Time is Capital

Financial success is a crucial element to our society, but the beginning of true wealth starts with thinking of others.

Greek philosopher Aristotle said, “The essence of life is to serve others and do good.” The concept of philanthropy is not new and not defined by giving millions.

Billy Graham said in a 1997 graduation ceremony, “Time is the capital from God that is yours to invest.” What he said goes beyond what society tells us about how we should be striving for power and money. Somehow, we have lost our way.

Time is a more precious resource than money. How you spend your time is the most important thing in your life. Reflecting on how we use our time is the crux of meeting our life goals and finding meaning and purpose.
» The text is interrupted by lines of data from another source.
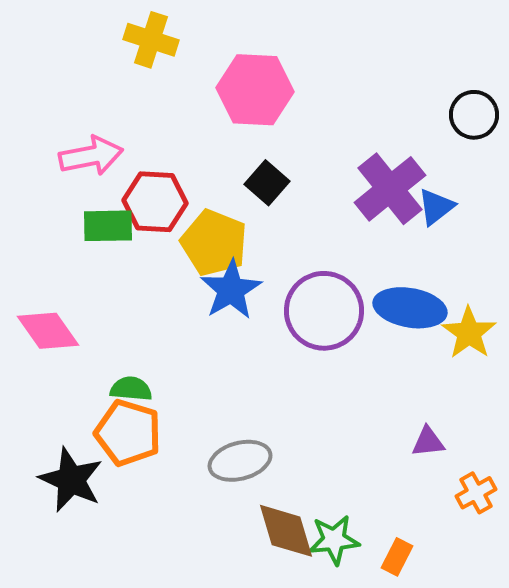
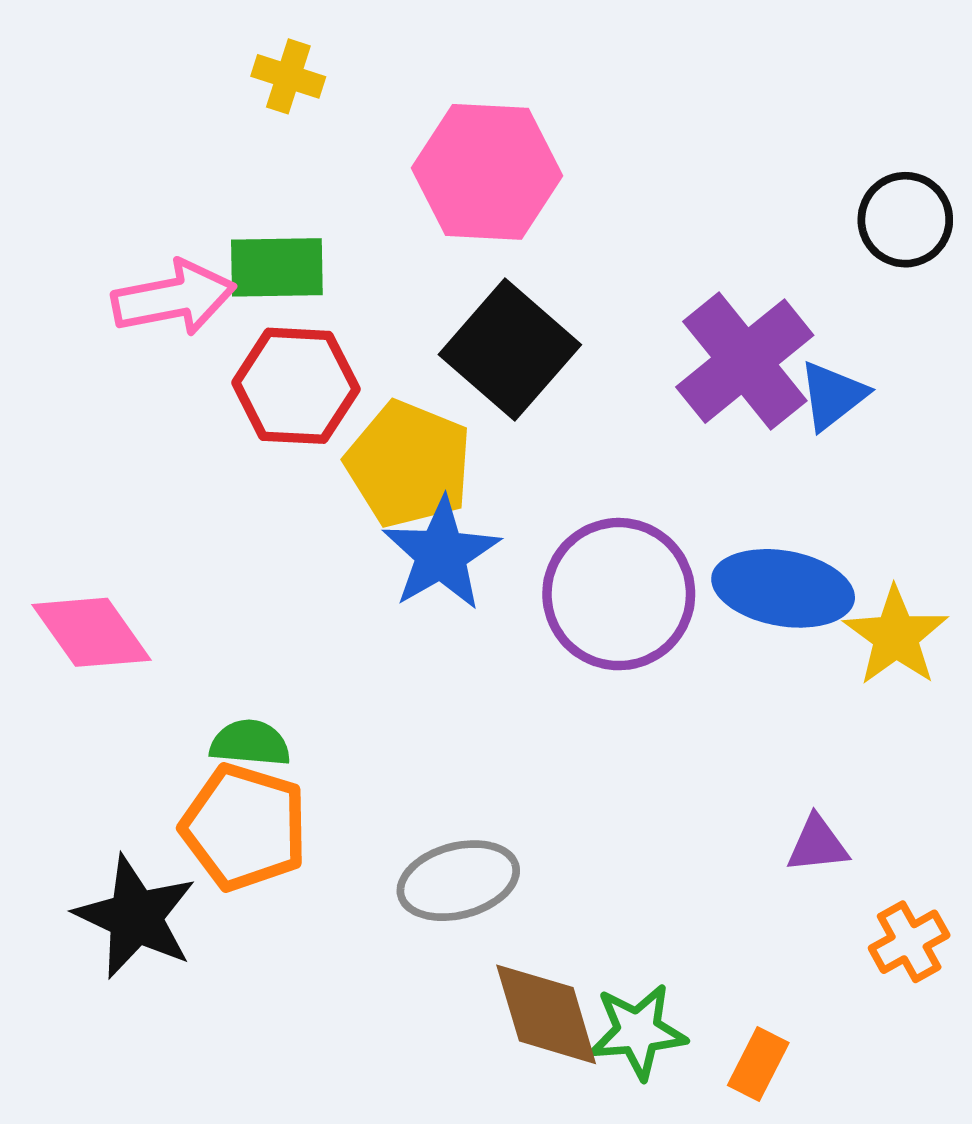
yellow cross: (151, 40) -> (288, 76), size x0.7
black square: (267, 183) -> (510, 350), size x1.6
green rectangle: (108, 226) -> (277, 267), moved

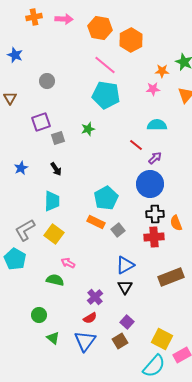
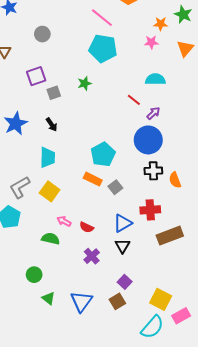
blue star: (21, 168) -> (16, 123), size x1.6
red cross: (154, 237) -> (150, 210), moved
red semicircle: (90, 318) -> (87, 227), moved, turned 56

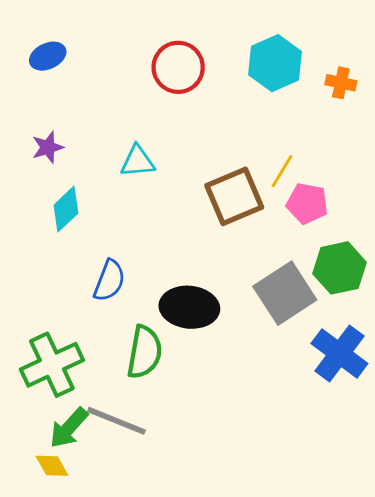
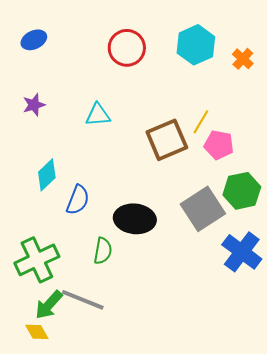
orange cross: (341, 83) -> (243, 59), turned 30
cyan diamond: (66, 209) -> (47, 175), moved
green semicircle: (144, 352) -> (103, 251), size x0.7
Somehow over time, the demands and priorities of financial success became greater. There began more opportunities to create businesses so people could either work themselves or help work others out of poverty and into the middle class.

Yet, teaching young people about how important it is that we should all support each other is a vital component to our democratic republic. Schools used to teach a “civics” class. Civics is not even a word we talk about anymore.

Did civics get pushed to the side just like how we got rid of nap times in Kindergarten, shortened lunch and recess to 20-30 minutes, and stopped prioritizing the arts?

Can our world really evolve without the the basis of learning civic duty? Civics is about what we are called to do as a citizen in our society; how we can contribute to problems of our communities.

When you are young people ask you, “What do you want to be when you grow up?” Adults help you figure out what you enjoy doing and what you are good at to navigate your future career. Parents typically want to make sure you have enough success where you could provide for a family.

Maybe as a kid you’ll have some community service projects or parents who model volunteer work. Some have been active in Girl Scouts or Boy Scouts, but I’m willing to bet the average American youth doesn’t graduate high school and is asked, “What charities do you enjoy supporting?” or, “What is your favorite way to give back to others?”

Let’s re-define philanthropy to invite more to the table and renew our passion and essence of human connection and meaning.